4. For any further derived classes, this is the place to apply any pre-computed transforms over the sufficient variables (e.g. building a paired dataset from a dataset of singleton images)
"""
def __len__(self):
"""
This function gets called with len()
1. The length should be a deterministic function of some instance variables and should be a non-ambiguous representation of the total sample count. This gets tricky especially when certain samples are randomly generated, be careful
2. This method should be O(1) and contain no heavy-lifting.

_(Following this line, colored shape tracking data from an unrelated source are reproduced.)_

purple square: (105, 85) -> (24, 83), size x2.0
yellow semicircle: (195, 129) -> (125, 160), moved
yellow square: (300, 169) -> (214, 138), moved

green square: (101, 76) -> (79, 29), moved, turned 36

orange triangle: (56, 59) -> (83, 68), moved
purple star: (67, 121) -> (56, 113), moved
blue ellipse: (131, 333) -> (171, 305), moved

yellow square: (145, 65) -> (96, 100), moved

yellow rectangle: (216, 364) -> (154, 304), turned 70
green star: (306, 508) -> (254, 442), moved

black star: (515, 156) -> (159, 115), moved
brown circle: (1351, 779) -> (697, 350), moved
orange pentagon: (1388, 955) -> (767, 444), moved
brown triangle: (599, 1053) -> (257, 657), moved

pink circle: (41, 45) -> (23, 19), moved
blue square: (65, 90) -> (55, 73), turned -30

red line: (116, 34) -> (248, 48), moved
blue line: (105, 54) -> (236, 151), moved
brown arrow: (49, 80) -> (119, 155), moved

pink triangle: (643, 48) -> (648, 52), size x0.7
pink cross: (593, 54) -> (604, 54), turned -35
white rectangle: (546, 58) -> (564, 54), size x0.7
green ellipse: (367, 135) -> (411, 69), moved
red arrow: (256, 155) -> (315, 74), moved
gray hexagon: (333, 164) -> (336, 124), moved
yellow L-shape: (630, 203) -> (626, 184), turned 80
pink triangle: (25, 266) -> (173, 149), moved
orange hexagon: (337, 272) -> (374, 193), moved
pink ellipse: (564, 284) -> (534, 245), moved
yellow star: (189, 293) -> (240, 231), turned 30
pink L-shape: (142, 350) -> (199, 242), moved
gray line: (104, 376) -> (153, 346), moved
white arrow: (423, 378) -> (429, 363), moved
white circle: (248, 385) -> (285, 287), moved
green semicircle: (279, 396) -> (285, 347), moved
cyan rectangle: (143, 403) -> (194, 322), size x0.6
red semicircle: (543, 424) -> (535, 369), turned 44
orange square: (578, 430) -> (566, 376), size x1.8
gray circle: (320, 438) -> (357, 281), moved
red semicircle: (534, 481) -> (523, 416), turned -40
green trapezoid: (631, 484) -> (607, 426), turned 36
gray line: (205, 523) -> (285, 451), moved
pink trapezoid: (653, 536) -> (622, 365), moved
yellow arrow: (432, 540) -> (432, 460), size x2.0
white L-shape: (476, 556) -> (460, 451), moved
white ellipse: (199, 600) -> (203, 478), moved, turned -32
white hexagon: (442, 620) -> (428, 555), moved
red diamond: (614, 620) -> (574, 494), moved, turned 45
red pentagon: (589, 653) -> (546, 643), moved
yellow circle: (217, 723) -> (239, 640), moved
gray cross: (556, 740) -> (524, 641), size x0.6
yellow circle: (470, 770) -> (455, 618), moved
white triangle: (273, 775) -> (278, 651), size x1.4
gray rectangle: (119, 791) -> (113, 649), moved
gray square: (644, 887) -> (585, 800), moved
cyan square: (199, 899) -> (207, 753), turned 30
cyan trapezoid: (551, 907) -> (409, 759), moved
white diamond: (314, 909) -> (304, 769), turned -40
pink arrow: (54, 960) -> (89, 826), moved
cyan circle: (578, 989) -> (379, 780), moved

Ideally, just return a pre-computed variable during the constructor call.
3. Make sure to override this method in further derived classes to avoid unexpected samplings.
"""
def __getitem__(self, index):
"""
1. Make appropriate assertions on the "index" argument. Python allows slices as well, so it is important to be clear of what arguments to support. Just supporting integer indices works well most of the times.
2. This is the place to load large data on-demand. DONOT ever load all data in the constructor as that unnecessarily bloats memory.
3. This method should be as fast as possible and should only be using certain pre-computed values. e.g. When loading images, the path directory should be handled during the constructor and this method should only load the file into memory and apply relevant transforms.
4. Whenever lazy loading is possible, this is the place to be. e.g. Loading images only when called should be here. Keeps the memory footprint low.
5. Subsequently, this also becomes the place for any input transforms (like resizing, cropping, conversion to tensor and so on)
"""
Conclusion
Writing a DataLoader
was so easy that I already submitted a PR to add the Omniglot
dataset to the repository of
Vision datasets under PyTorch during my first day of working with it. You can check the
PR#373 for a more realistic example of writing DataLoaders from scratch.
Overall, the takeaway here is that “separation of concerns” goes a long way. Build the dataset from its unit item and derive custom transformation classes from this base dataset. This rather amazingly helps in fast experimentation with the data.